During the fall and spring equinoxes, the sun rises due east and sets due west, creating an effect dubbed Chicagohenge (in reference to Stonehenge), when the sunset is strikingly framed by the city’s skyscrapers.
The fall equinox, when the sun is directly over the equator, occurs at 1:50 a.m. Saturday.
Because Chicago is laid out in a grid, the city’s east-west streets perfectly frame the equinox sunrise and sunset.
According to the Adler Planetarium, the best time to view Chicagohenge is during sunrise or sunset. Any east-west street will do, but avenues lined with tall buildings will create more dramatic results.
Don’t worry if you miss it.
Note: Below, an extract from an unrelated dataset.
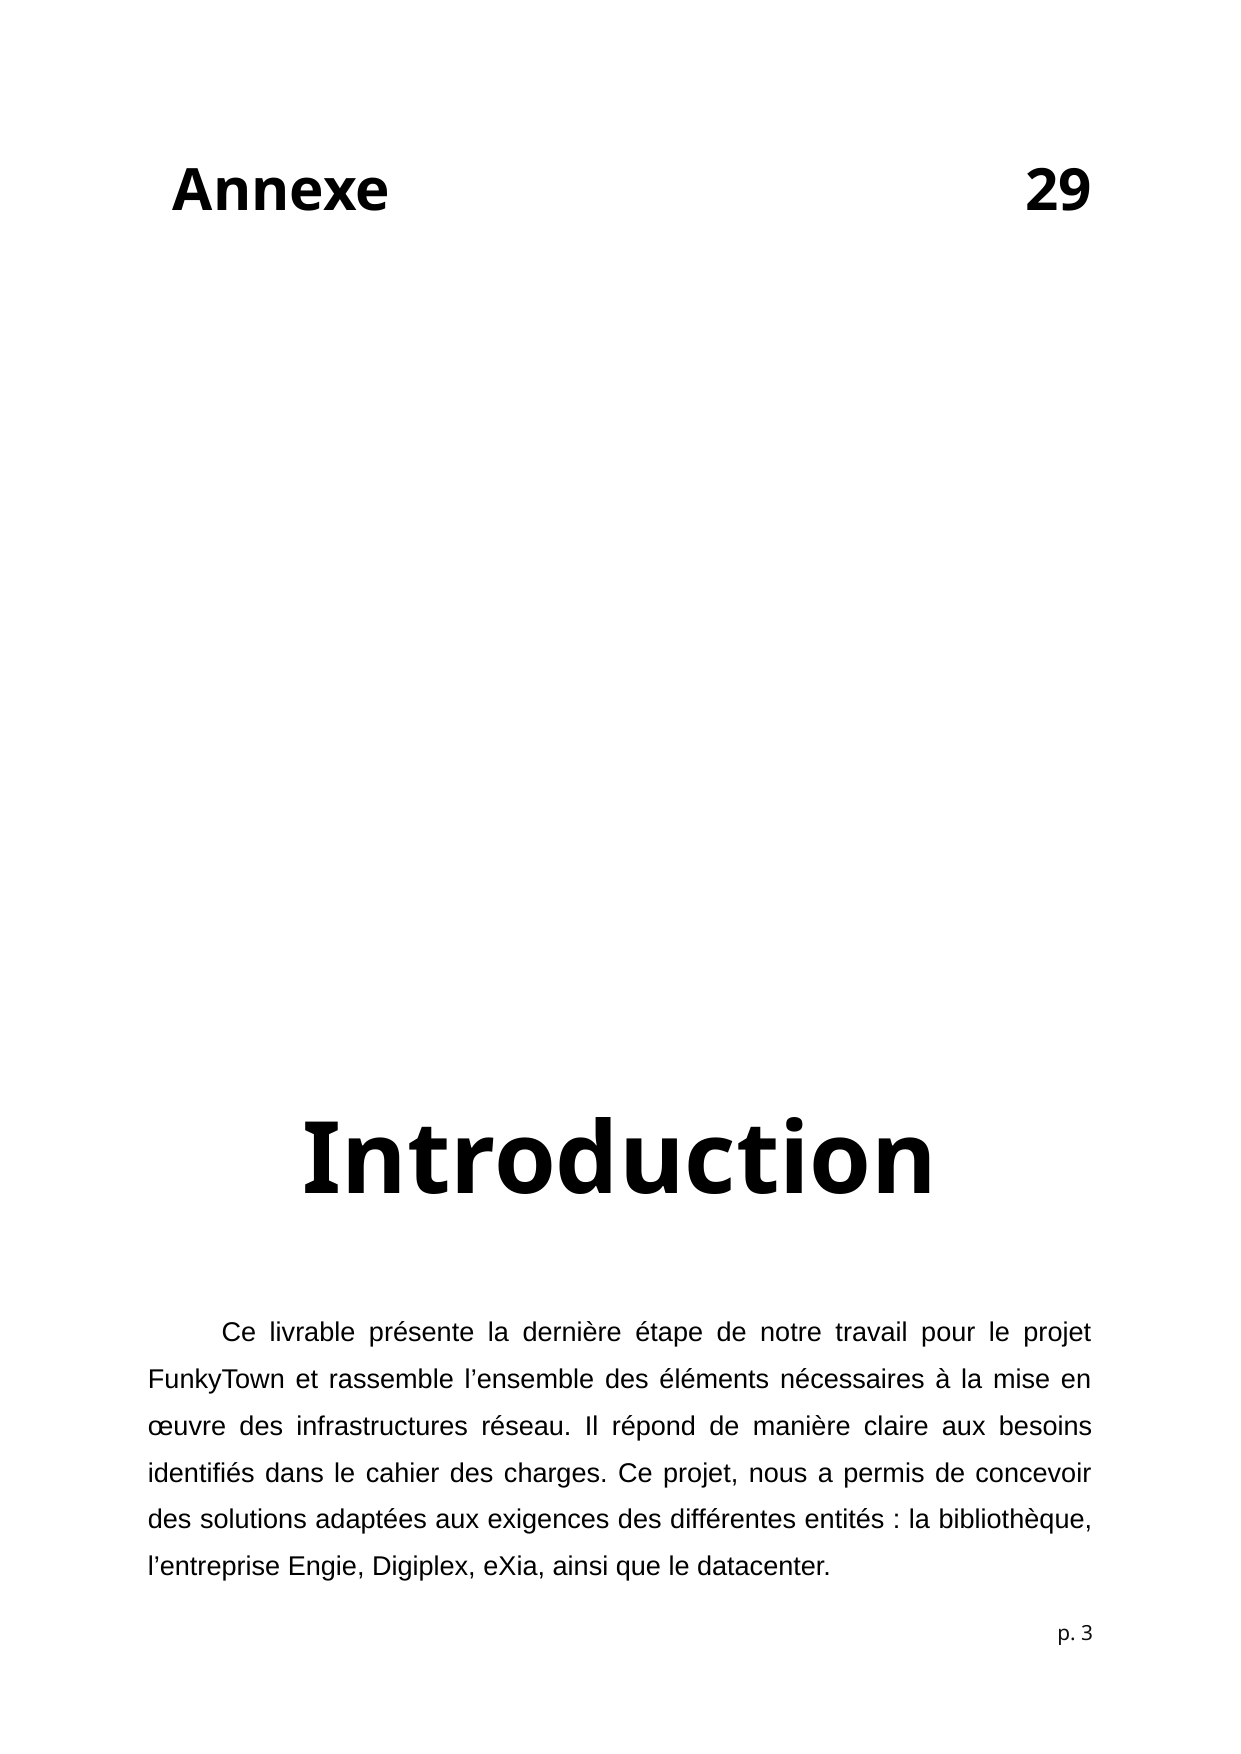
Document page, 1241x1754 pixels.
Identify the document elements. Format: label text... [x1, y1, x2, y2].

There’s always spring.
It is time.
The #FallEquinox is here which means #Chicagohenge is back! Between 9/20–9/23, look to the skies during sunrise and sunset to see the sun perfectly in line with the east-west facing streets in Chicago! pic.twitter.com/sFUIpgbqiM
— AdlerPlanet (@AdlerPlanet) September 19, 2023
Happy Spring, everyone! Thanks to Chicago's east/west street grid, we get treated to spectacular astronomical display - #Chicagohenge - around each equinox. When the sun rises and sets on clear days, it fills the city's canyons with brilliant light.